To do: This task calls for copying every line of the records that includes the word "Pixel".

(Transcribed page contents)
=-=-=-=-=

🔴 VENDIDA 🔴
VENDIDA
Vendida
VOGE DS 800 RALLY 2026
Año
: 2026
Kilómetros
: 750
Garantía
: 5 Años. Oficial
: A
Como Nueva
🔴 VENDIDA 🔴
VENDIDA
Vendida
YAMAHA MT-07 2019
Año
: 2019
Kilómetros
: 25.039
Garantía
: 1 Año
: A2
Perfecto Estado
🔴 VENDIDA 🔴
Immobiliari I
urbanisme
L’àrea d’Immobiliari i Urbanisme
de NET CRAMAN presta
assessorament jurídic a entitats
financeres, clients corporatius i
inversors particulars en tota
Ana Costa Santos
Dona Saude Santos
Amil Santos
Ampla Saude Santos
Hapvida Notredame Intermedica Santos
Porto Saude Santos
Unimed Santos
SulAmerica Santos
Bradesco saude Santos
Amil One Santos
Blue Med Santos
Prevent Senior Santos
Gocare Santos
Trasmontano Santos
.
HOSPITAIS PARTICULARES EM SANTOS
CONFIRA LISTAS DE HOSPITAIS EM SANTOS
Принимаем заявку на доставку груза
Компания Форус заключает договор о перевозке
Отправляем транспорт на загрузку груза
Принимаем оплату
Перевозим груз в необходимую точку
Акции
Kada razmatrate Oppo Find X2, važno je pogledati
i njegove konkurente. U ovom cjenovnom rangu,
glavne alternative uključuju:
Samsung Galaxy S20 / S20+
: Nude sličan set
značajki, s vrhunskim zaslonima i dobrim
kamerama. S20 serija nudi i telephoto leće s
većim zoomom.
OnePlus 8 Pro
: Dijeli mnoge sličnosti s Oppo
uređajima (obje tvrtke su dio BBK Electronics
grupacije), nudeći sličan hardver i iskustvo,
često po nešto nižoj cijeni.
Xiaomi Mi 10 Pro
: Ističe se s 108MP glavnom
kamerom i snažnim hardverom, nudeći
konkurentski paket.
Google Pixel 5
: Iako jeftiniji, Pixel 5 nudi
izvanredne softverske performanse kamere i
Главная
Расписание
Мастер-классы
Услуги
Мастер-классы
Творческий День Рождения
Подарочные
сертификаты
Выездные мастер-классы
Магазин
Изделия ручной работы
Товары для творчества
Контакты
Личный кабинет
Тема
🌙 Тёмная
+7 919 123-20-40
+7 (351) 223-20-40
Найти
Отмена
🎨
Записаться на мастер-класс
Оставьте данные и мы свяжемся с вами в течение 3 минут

=-=-=-=-=

Solution to this exercise:
Google Pixel 5
: Iako jeftiniji, Pixel 5 nudi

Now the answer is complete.